The idea for a new downtown sculpture was conceived in 1983 by arts patron Danah Fayman, who contributed $50,000. The remaining money came from the Koll Co.; Intereal, a partner in the Wells Fargo building; Lasalle Partners Inc., which later bought out Intereal; the Centre City Development Corp., and the Rogers & Wells law firm, which has offices in the building.

Ross, whose studio is in Manhattan, began working with light after a dream in 1965. “I dreamed the plans for how to build a very large prism--actually a set of engineering drawings, which worked out all the complexities and technical difficulties,” he said.

At the time, he had been working with wooden beams and welded steel. The dream was an epiphany. “It just sort of snapped me into another mode of perception. I threw out the other stuff. I guess it was time to move.”
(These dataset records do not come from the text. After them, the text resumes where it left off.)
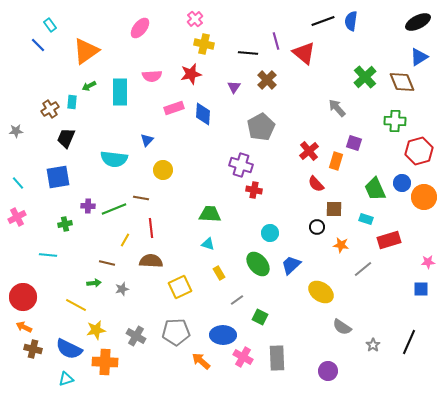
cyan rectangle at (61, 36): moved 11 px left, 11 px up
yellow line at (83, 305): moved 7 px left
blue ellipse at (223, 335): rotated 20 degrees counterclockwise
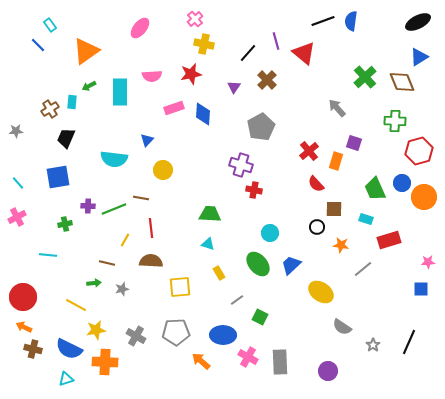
black line at (248, 53): rotated 54 degrees counterclockwise
yellow square at (180, 287): rotated 20 degrees clockwise
pink cross at (243, 357): moved 5 px right
gray rectangle at (277, 358): moved 3 px right, 4 px down
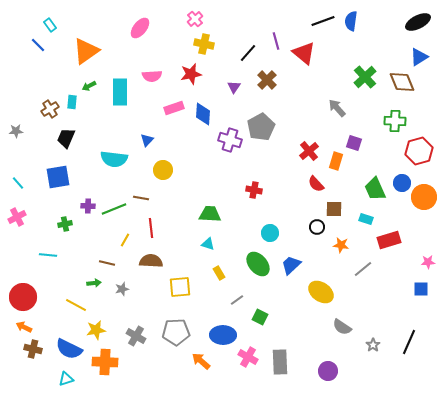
purple cross at (241, 165): moved 11 px left, 25 px up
Selected three years ago by the CCDC Arts Advisory Board for the San Diego site, Ross has recently installed two of his light-oriented sculptures in Dallas and Kansas City, Mo., and has commissions for spectrum projections to be installed this year in the San Francisco and Anchorage, Alaska, airports.

Ross’ largest project is “Star Axis,” an 11-story, quarter-mile-wide earth sculpture begun 10 years ago on a mesa east of Albuquerque, N.M.

While the nation has been making great strides in the exploration of the cosmos, Ross feels that art has remained earthbound.

Advertisement

“We’ve looked at the rings of Uranus, floated men in space and sent men to the moon. But where do you see any evidence of that? Somehow the art and architecture we have is 50 years behind our exploration. It’s too earthbound,” he said.

“I think (mankind) has been having trouble making connections. We’re so busy gathering information. We have to have a synthesis or all that information is worthless. I think art has a role in that. I’m somewhat disturbed that art isn’t leading us into that. Art is too self-conscious. It’s looking backward.

“My hope is this work will make people start thinking about light and space in ways that take you . . . to a connection with a larger order of the environment.”

Ross watched as a pigeon flapped and hovered above the orange top plate. “It’s trying to decide if it’s going to make the first mark on my art,” Ross said. The bird eyed the sculpture, then decided to fly on.